Word-for-word repetition of the records below is needed, but only from the line holding "5: (591, 814)" through the final line, with pictures excluded.

BEGIN RECORDS SHOWN

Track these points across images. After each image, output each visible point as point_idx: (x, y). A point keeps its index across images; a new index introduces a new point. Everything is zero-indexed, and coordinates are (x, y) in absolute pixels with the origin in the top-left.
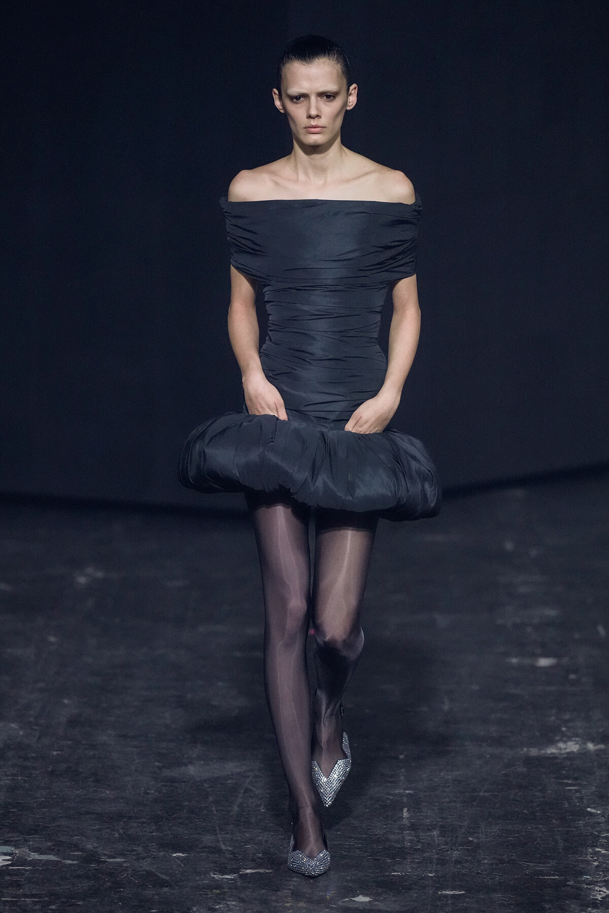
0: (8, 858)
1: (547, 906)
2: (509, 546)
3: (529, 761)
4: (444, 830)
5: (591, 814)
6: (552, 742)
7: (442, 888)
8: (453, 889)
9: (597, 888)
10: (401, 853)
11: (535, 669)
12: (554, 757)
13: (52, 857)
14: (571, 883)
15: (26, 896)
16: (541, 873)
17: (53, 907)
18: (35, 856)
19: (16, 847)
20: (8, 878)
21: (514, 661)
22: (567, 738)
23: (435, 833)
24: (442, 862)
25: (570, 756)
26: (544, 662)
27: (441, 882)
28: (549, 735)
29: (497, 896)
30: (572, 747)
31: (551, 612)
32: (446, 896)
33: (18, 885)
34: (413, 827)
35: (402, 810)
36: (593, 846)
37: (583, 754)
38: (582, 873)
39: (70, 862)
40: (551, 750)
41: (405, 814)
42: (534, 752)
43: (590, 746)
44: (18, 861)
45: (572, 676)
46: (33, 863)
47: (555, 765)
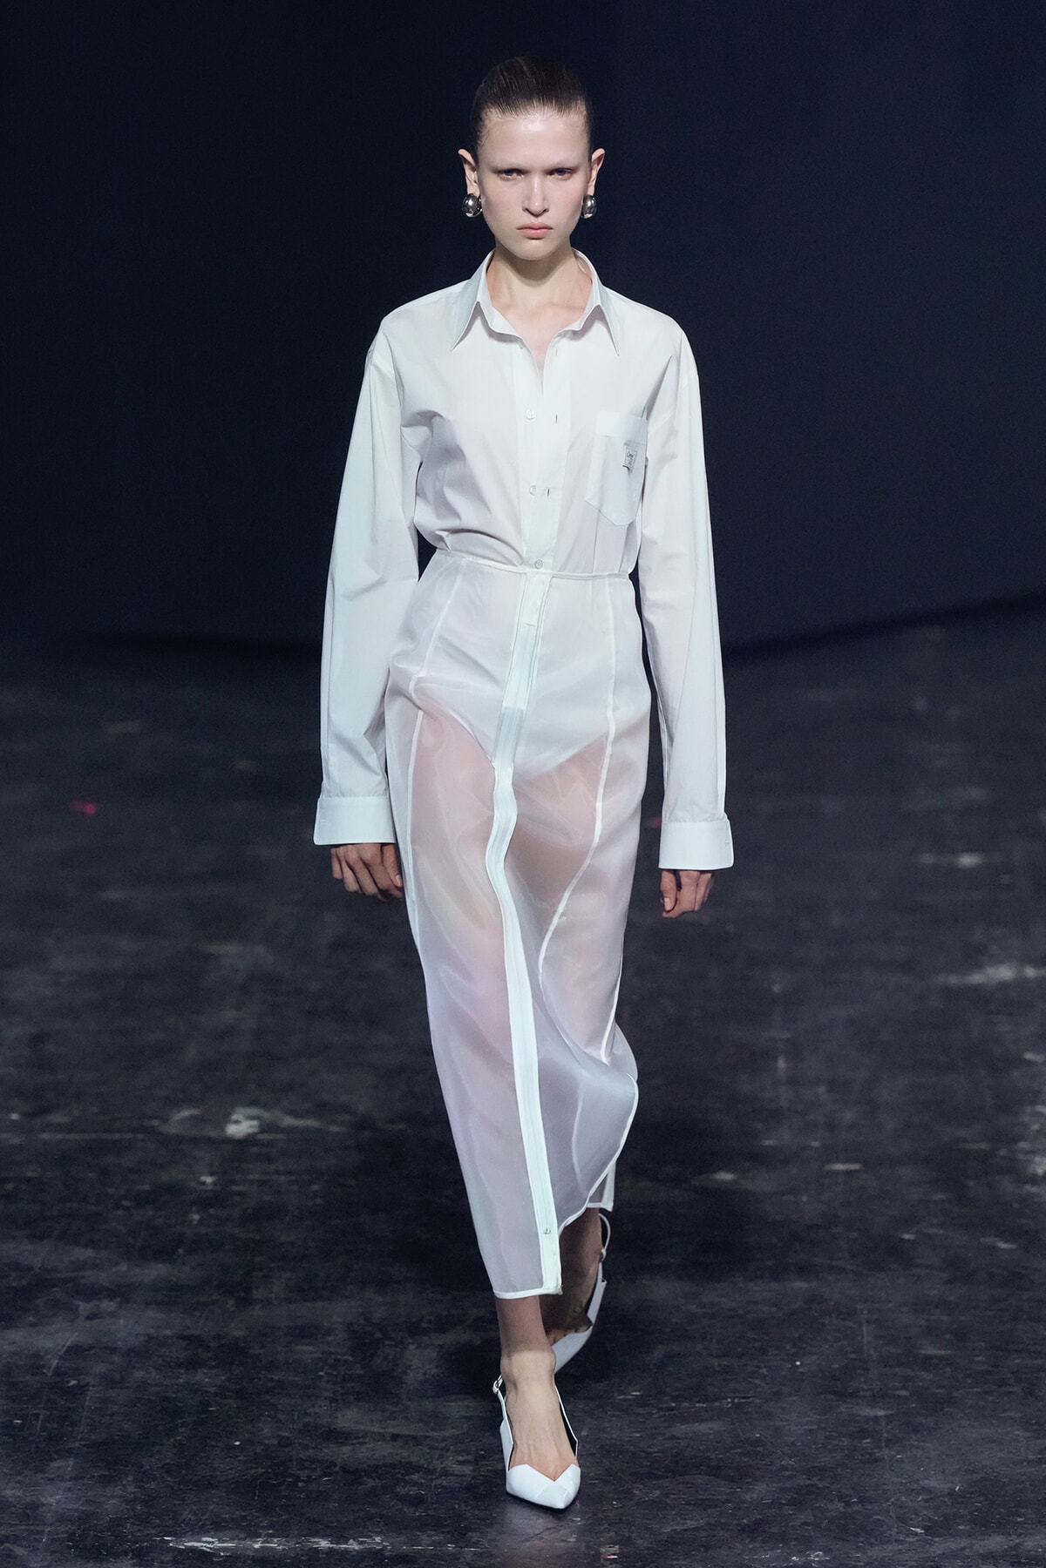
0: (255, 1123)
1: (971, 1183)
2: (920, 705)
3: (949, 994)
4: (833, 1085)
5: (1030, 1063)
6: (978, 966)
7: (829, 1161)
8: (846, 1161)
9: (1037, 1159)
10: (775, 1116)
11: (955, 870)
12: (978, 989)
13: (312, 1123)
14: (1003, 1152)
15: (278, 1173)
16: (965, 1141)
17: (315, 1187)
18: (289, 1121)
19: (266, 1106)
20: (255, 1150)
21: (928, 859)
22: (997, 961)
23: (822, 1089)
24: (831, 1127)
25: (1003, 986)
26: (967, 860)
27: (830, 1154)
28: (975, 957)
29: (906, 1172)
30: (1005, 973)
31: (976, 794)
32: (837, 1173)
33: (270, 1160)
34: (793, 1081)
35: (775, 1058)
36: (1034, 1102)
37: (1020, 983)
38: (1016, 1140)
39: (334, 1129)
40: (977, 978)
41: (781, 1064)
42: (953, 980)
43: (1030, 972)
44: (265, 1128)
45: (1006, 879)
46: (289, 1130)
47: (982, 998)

END RECORDS SHOWN

ANSWER SPACE
5: (591, 814)
6: (552, 742)
7: (442, 888)
8: (453, 889)
9: (597, 888)
10: (401, 853)
11: (535, 669)
12: (554, 757)
13: (52, 857)
14: (571, 883)
15: (26, 896)
16: (541, 873)
17: (53, 907)
18: (35, 856)
19: (16, 847)
20: (8, 878)
21: (514, 661)
22: (567, 738)
23: (435, 833)
24: (442, 862)
25: (570, 756)
26: (544, 662)
27: (441, 882)
28: (549, 735)
29: (497, 896)
30: (572, 747)
31: (551, 612)
32: (446, 896)
33: (18, 885)
34: (413, 827)
35: (402, 810)
36: (593, 846)
37: (583, 754)
38: (582, 873)
39: (70, 862)
40: (551, 750)
41: (405, 814)
42: (534, 752)
43: (590, 746)
44: (18, 861)
45: (572, 676)
46: (33, 863)
47: (555, 765)
0: (255, 1123)
1: (971, 1183)
2: (920, 705)
3: (949, 994)
4: (833, 1085)
5: (1030, 1063)
6: (978, 966)
7: (829, 1161)
8: (846, 1161)
9: (1037, 1159)
10: (775, 1116)
11: (955, 870)
12: (978, 989)
13: (312, 1123)
14: (1003, 1152)
15: (278, 1173)
16: (965, 1141)
17: (315, 1187)
18: (289, 1121)
19: (266, 1106)
20: (255, 1150)
21: (928, 859)
22: (997, 961)
23: (822, 1089)
24: (831, 1127)
25: (1003, 986)
26: (967, 860)
27: (830, 1154)
28: (975, 957)
29: (906, 1172)
30: (1005, 973)
31: (976, 794)
32: (837, 1173)
33: (270, 1160)
34: (793, 1081)
35: (775, 1058)
36: (1034, 1102)
37: (1020, 983)
38: (1016, 1140)
39: (334, 1129)
40: (977, 978)
41: (781, 1064)
42: (953, 980)
43: (1030, 972)
44: (265, 1128)
45: (1006, 879)
46: (289, 1130)
47: (982, 998)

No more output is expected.